Typst is a programmable, markup-based typesetting engine designed for professional document creation. It functions as a scriptable publishing toolchain that transforms plain text and code into complex, paginated outputs. By utilizing a high-performance compiler, the system automates document assembly, mathematical rendering, and dynamic content generation, providing a unified workflow for academic and technical authoring. The engine distinguishes itself through a declarative layout framework that uses cascading rules to manage document structure and visual styling.
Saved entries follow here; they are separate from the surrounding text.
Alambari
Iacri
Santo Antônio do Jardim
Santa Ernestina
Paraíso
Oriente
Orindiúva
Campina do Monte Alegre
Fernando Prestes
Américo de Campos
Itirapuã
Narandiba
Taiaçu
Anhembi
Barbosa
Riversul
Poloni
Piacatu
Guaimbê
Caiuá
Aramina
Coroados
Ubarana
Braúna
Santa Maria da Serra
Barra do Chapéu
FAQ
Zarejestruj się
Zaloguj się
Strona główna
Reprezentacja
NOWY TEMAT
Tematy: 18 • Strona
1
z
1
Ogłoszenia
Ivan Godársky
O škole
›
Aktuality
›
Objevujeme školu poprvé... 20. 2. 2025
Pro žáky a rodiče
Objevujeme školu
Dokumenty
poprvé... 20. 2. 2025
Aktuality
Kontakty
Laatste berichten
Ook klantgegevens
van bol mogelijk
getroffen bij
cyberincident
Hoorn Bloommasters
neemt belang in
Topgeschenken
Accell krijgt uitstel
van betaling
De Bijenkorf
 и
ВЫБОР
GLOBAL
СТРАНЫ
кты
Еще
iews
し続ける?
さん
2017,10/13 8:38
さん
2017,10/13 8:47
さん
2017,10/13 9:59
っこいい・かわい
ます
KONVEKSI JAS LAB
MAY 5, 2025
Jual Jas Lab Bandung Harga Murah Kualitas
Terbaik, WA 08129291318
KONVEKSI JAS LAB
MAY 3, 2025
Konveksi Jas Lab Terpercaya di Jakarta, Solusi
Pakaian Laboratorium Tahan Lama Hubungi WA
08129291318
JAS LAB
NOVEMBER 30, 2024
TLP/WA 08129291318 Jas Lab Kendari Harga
Unlike traditional systems, it employs an incremental layout engine that performs multiple passes to resolve cross-references, counters, and dynamic content placement. This is supported by a sandboxed functional scripting runtime, which allows users to define custom logic for data processing and layout manipulation, ensuring that document state remains consistent throughout the compilation process. The system provides a comprehensive suite of tools for managing document elements, including automated bibliography generation, structured table creation, and hierarchical sectioning. It supports precise control over page geometry and typography, while its introspection capabilities allow for advanced querying of document state and element locations. These features are complemented by a robust set of foundational data management primitives, enabling users to handle complex collections, numeric data, and time-based logic within their documents. The project provides a command-line interface for compiling source files into portable formats like PDF, with built-in support for accessibility standards. Detailed documentation, including syntax references and architectural overviews, is available to guide users through the installation and implementation of the typesetting environment.